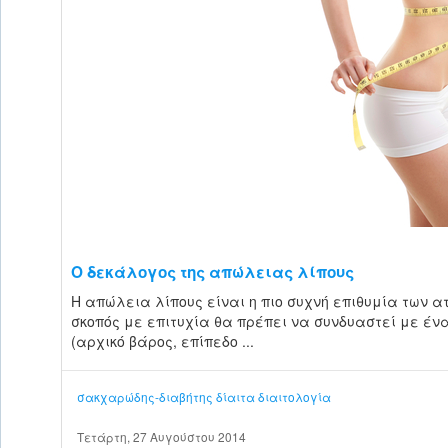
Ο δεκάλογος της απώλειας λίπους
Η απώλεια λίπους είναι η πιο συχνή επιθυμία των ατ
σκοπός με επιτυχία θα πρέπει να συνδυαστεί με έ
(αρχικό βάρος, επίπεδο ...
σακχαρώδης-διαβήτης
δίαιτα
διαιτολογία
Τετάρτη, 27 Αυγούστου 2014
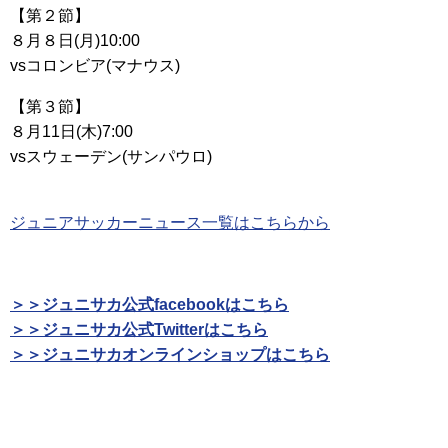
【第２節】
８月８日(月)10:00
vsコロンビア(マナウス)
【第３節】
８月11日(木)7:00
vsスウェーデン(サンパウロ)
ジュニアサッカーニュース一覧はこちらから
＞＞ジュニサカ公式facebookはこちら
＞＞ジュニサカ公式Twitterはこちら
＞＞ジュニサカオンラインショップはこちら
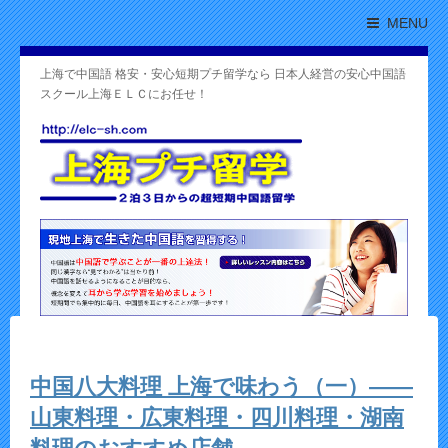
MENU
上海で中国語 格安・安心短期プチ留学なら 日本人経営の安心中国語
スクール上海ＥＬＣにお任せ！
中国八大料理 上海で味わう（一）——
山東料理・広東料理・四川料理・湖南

▶ [Work instructions]: Print out the complete listing above exactly, dropping each image.

▶ [Expected answer]:
Ο δεκάλογος της απώλειας λίπους
Η απώλεια λίπους είναι η πιο συχνή επιθυμία των ατ
σκοπός με επιτυχία θα πρέπει να συνδυαστεί με έ
(αρχικό βάρος, επίπεδο ...
σακχαρώδης-διαβήτης
δίαιτα
διαιτολογία
Τετάρτη, 27 Αυγούστου 2014
【第２節】
８月８日(月)10:00
vsコロンビア(マナウス)
【第３節】
８月11日(木)7:00
vsスウェーデン(サンパウロ)
ジュニアサッカーニュース一覧はこちらから
＞＞ジュニサカ公式facebookはこちら
＞＞ジュニサカ公式Twitterはこちら
＞＞ジュニサカオンラインショップはこちら
MENU
上海で中国語 格安・安心短期プチ留学なら 日本人経営の安心中国語
スクール上海ＥＬＣにお任せ！
中国八大料理 上海で味わう（一）——
山東料理・広東料理・四川料理・湖南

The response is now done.